For years on Postgres I had performed a small ritual for every new tenant. Do I run CREATE DATABASE inside the existing cluster, or stand up a new server? Who else lives in this instance? If I get a WHERE tenant_id = ? wrong, whose data leaks into whose page? In trip2g each knowledge base is its own SQLite file, owned by its own process. There is no tenant_id column anywhere, because there is nothing to discriminate. The whole database is the tenant. A multitenant bug or a wrong parameter physically cannot reach a neighbor's data, because the neighbor's rows are in a different file, behind a different process, usually on a different host. I isolate the mesh of bases at the network level, not with a careful clause buried in a query. The strongest boundary I can draw turned out to be the one I no longer have to remember to draw.

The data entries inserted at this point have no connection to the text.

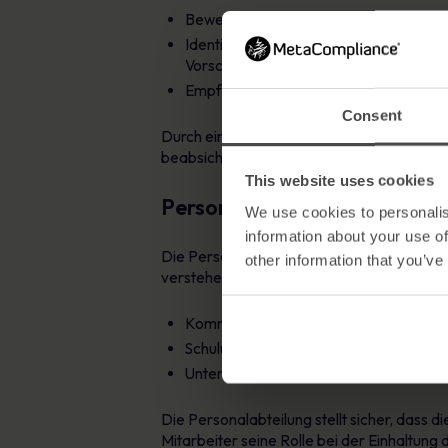
Bewertung der Wirksamkeit von Maßnahm
Identifizierung von Risiken: Aufzeigen 
Vorschriften gefährdet sein könnte.
Empfehlungen für Verbesserungen: Ver
Consent
Durch eine unvoreingenommene Prüfung trägt
beabsichtigt funktionieren, indem sie Lü
This website uses cookies
Personalwesen:
We use cookies to personalis
information about your use of
Die Personalabteilung (HR) spielt eine entsc
other information that you’ve
verstehen und befolgen. Ihre Aufgaben u
Kommunikation von Richtlinien: Verteilun
Schulung und Entwicklung: Organisation
Unterstützung und Anleitung: Bereitstel
Die Personalabteilung stellt sicher, dass d
Mitarbeiter seine Rolle bei der Einhaltung d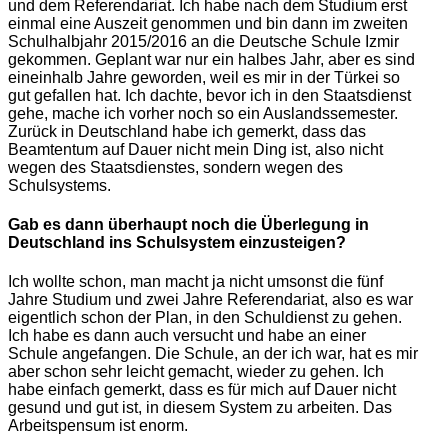
und dem Referendariat. Ich habe nach dem Studium erst
einmal eine Auszeit genommen und bin dann im zweiten
Schulhalbjahr 2015/2016 an die Deutsche Schule Izmir
gekommen. Geplant war nur ein halbes Jahr, aber es sind
eineinhalb Jahre geworden, weil es mir in der Türkei so
gut gefallen hat. Ich dachte, bevor ich in den Staatsdienst
gehe, mache ich vorher noch so ein Auslandssemester.
Zurück in Deutschland habe ich gemerkt, dass das
Beamtentum auf Dauer nicht mein Ding ist, also nicht
wegen des Staatsdienstes, sondern wegen des
Schulsystems.
Gab es dann überhaupt noch die Überlegung in
Deutschland ins Schulsystem einzusteigen?
Ich wollte schon, man macht ja nicht umsonst die fünf
Jahre Studium und zwei Jahre Referendariat, also es war
eigentlich schon der Plan, in den Schuldienst zu gehen.
Ich habe es dann auch versucht und habe an einer
Schule angefangen. Die Schule, an der ich war, hat es mir
aber schon sehr leicht gemacht, wieder zu gehen. Ich
habe einfach gemerkt, dass es für mich auf Dauer nicht
gesund und gut ist, in diesem System zu arbeiten. Das
Arbeitspensum ist enorm.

I also made peace with N+1. On Postgres, two hundred small queries to render one page is a sin, because every one of them is a network round trip. SQLite is not a server. It runs in the same address space as the application, so a query is a function call rather than a message on a wire. The official page says it plainly: many small queries are efficient in SQLite. David Crawshaw makes the bigger version of the argument in his one-process programming notes: do not use N computers when one will do. I had read both before any of this. I only believed them after I stopped fighting the writer.

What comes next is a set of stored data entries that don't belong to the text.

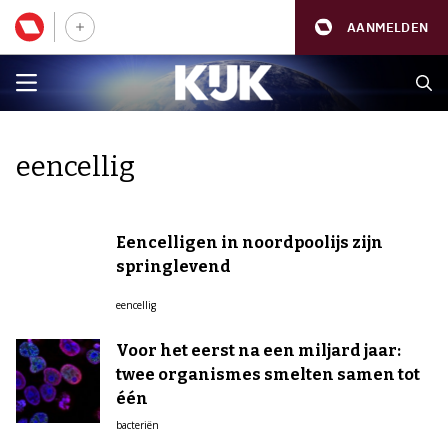
AANMELDEN
eencellig
Eencelligen in noordpoolijs zijn
springlevend
eencellig
Voor het eerst na een miljard jaar:
twee organismes smelten samen tot
één
bacteriën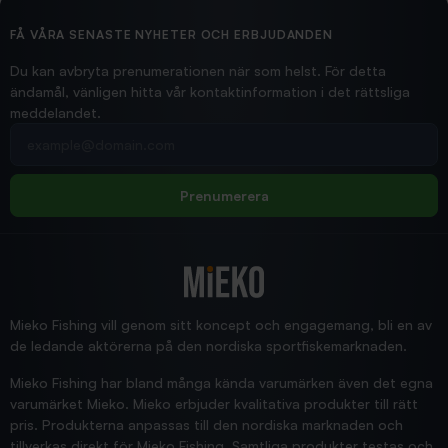
Ollonskott 6mm
Hittade exakt vad jag behövde. Snabb och bra...
FÅ VÅRA SENASTE NYHETER OCH ERBJUDANDEN
Ann-Louise
Du kan avbryta prenumerationen när som helst. För detta
ändamål, vänligen hitta vår kontaktinformation i det rättsliga
meddelandet.
2026/02/19
Din e-postadress
pimpelspön
Allt bara bra och snabb leverans
Rolf
Prenumerera
2025/12/16
Blänke
Supersnabb leverans!
Jensa
Mieko Fishing vill genom sitt koncept och engagemang, bli en av
de ledande aktörerna på den nordiska sportfiskemarknaden.
Mieko Fishing har bland många kända varumärken även det egna
varumärket Mieko. Mieko erbjuder kvalitativa produkter till rätt
pris. Produkterna anpassas till den nordiska marknaden och
tillverkas direkt för Mieko Fishing. Samtliga produkter testas och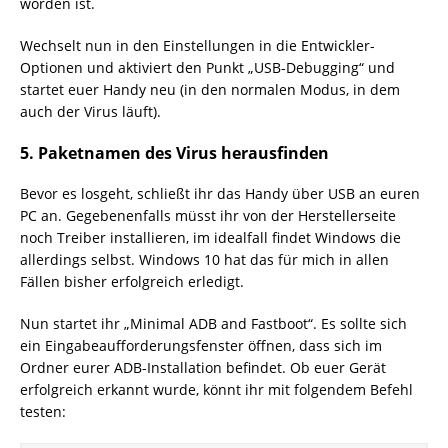
worden ist.
Wechselt nun in den Einstellungen in die Entwickler-
Optionen und aktiviert den Punkt „USB-Debugging“ und
startet euer Handy neu (in den normalen Modus, in dem
auch der Virus läuft).
5. Paketnamen des Virus herausfinden
Bevor es losgeht, schließt ihr das Handy über USB an euren
PC an. Gegebenenfalls müsst ihr von der Herstellerseite
noch Treiber installieren, im idealfall findet Windows die
allerdings selbst. Windows 10 hat das für mich in allen
Fällen bisher erfolgreich erledigt.
Nun startet ihr „Minimal ADB and Fastboot“. Es sollte sich
ein Eingabeaufforderungsfenster öffnen, dass sich im
Ordner eurer ADB-Installation befindet. Ob euer Gerät
erfolgreich erkannt wurde, könnt ihr mit folgendem Befehl
testen:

One process, all the way down

What I defend now is not only the database. It is the shape. trip2g is a single Go binary. The job queue is goqite, which is just another table in the same SQLite file, so there is no Redis to run and no broker to keep alive. Full-text search, the page cache, the queue, and the data all live in the one process. Go cross-compiles that process to a static binary for most platforms, so it runs on a small VM, an old laptop, or whatever hardware is lying around, with nothing to install beside it. The reason I can put a tenant on its own machine is the same reason the whole thing fits on weak hardware: there is only one moving part.

Thank you

None of this would exist without the people who made single-process SQLite a serious way to ship software. D. Richard Hipp and the SQLite team built the engine, and the precise extended codes I had been ignoring, 5 and 517, are the only reason the bug was findable at all. David Crawshaw wrote the one-process notes and an early Go binding, and gave me the mental model that one writer is a design and not a wound. Jan Mercl maintains the pure-Go modernc driver trip2g actually runs on, including the _pragma mechanism that turned out to be the entire fix. Markus Wüstenberg wrote goqite, and pointing it at its own connection was the commit that finally closed the case. And Ben Johnson built Litestream and LiteFS, which is what lets a single file behave like durable, replicated, restorable production storage. Without Litestream and friends there would be no trip2g. I mean that literally.

What I would tell past me

Decide where your single writer lives on day one. One write connection, taken with BEGIN IMMEDIATE, a generous busy_timeout for the rare honest wait, and a separate read pool that fans out as wide as you like. Anything that writes on a schedule, queues and crons most of all, gets its own connection so it never competes with a request. Put the pragmas in the DSN, not in a one-off Exec, and then pin a handful of connections and check that they actually took.

BUSY was never SQLite being difficult. It was SQLite telling me, patiently, for half a year, that my pool was lying about how many writers I had. I just had to stop arguing long enough to listen.